We support as wide a range of Mac OS X editions as possible. The decision leading to not supporting an older edition is never easy. Finding the best path often comes down to gathering statistics about our customers' needs, and combining that information with a little insight about the feature restrictions any decision will impose.
By supporting older editions of Mac OS X, we frequently need to temper our adoption of brand new Mac technologies. Sometimes we can use them and provide a fallback for older Macs, but frequently this is not possible. So the new technology must remain confined to our research.
I would argue that this tempering should not be viewed negatively. Brand new technologies are rarely perfect and often need a little exercising the in real world before they can be used in critical environments.
Sometimes we conclude that a new technology or framework is just too useful or too compelling not to adopt immediately. This was the case for Power Manager Professional. Professional requires Mac OS X 10.6 and an Intel based Mac.
We were able to make Professional's requirements higher than Power Manager's requirements (Mac OS X 10.4) because of the relationship between the two. Professional creates and manages content that can be used on Power Manager.
A home, school, or business only needs one Mac capable of running Professional to be useful. All the other Macs can run Power Manager on a mixture of Mac OS X editions ranging from Mac OS X 10.4 through to the latest 10.6. Professional creates and manages from the single newer Mac to the many older Macs.
There are significant benefits to supporting older editions of Mac OS X. With every additional edition of Mac OS X a product supports, the more robust your product becomes. Each edition of Mac OS X has its problems, quirks, and foibles. A product spanning multiple editions will need to be crafted to deal with these issues and, more often than not, be written in a more defensive manner.

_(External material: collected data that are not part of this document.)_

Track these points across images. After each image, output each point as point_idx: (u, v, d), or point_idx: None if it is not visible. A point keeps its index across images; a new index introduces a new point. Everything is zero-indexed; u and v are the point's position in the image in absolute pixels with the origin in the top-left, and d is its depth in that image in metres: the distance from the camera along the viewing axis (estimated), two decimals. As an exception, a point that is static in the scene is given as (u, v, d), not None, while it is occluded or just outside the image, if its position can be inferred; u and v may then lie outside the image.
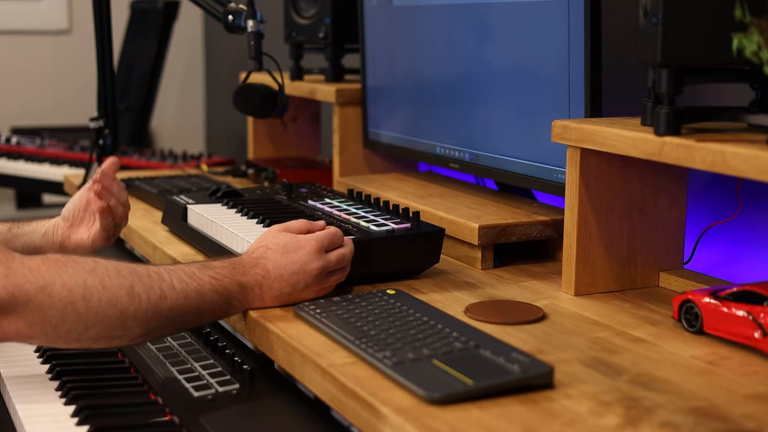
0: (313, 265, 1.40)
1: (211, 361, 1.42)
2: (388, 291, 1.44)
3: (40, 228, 1.69)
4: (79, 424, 1.24)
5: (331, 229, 1.47)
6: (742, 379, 1.17)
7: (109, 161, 1.75)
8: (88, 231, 1.69)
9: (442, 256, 1.62)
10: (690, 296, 1.32)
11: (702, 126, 1.33)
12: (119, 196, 1.71)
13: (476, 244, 1.66)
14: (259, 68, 2.11)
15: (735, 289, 1.29)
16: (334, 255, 1.43)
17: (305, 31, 2.39)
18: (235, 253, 1.57)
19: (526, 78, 1.76)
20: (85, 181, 2.38)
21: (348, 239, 1.49)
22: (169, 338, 1.51)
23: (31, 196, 3.59)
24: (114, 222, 1.70)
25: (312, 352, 1.26)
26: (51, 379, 1.39)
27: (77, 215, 1.70)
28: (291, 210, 1.76)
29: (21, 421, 1.26)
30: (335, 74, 2.36)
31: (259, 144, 2.67)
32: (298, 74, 2.44)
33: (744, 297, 1.27)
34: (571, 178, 1.49)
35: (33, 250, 1.66)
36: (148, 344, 1.49)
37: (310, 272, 1.40)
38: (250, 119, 2.66)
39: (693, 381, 1.16)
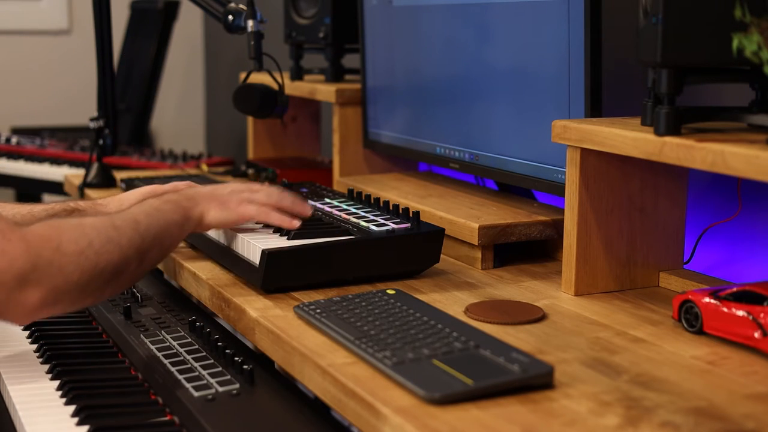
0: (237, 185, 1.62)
1: (211, 361, 1.42)
2: (388, 291, 1.44)
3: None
4: (79, 424, 1.24)
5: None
6: (742, 379, 1.17)
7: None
8: None
9: (442, 256, 1.62)
10: (690, 296, 1.32)
11: (702, 126, 1.33)
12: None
13: (476, 244, 1.66)
14: (259, 68, 2.12)
15: (735, 289, 1.29)
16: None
17: (305, 31, 2.39)
18: (245, 257, 1.58)
19: (526, 78, 1.76)
20: (85, 180, 2.38)
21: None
22: (169, 338, 1.51)
23: (31, 196, 3.59)
24: None
25: (312, 352, 1.26)
26: (51, 380, 1.39)
27: None
28: (291, 210, 1.75)
29: (21, 421, 1.26)
30: (335, 74, 2.36)
31: (259, 144, 2.67)
32: (298, 74, 2.44)
33: (744, 297, 1.27)
34: (571, 178, 1.49)
35: None
36: (148, 344, 1.49)
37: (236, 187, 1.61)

There are costs to supporting older editions of Mac OS X. You only need to glance at Power Manager's multiple package installer to understand that it is not a clear case of one size fits all Mac OS Xs. Some files are needed for some editions, other files are needed for other editions. While the installer shields you from these quirks, there is always a human having to build those installer packages. Gaining the knowledge of how each Mac OS X differs takes time, takes testing, and takes a long view over the direction of the Mac operating system.
Our testing rig at DssW is currently at a high point. Five years ago, Apple made the transition from PowerPC to Intel based processors. This transition means that our customers currently have an impressively diverse mix of Macs in active use.
The mixture ranges from single-core 32 bit PowerPC Macs to multiple-core multiple-processor 64 bit Intel Macs. Throw into this mix the various editions of Mac OS X that are in use, and suddenly the testing rig required becomes a sizable problem.
Is all this effort worthwhile? Yes, because our work can be used by more customers, on more Macs, in more environments.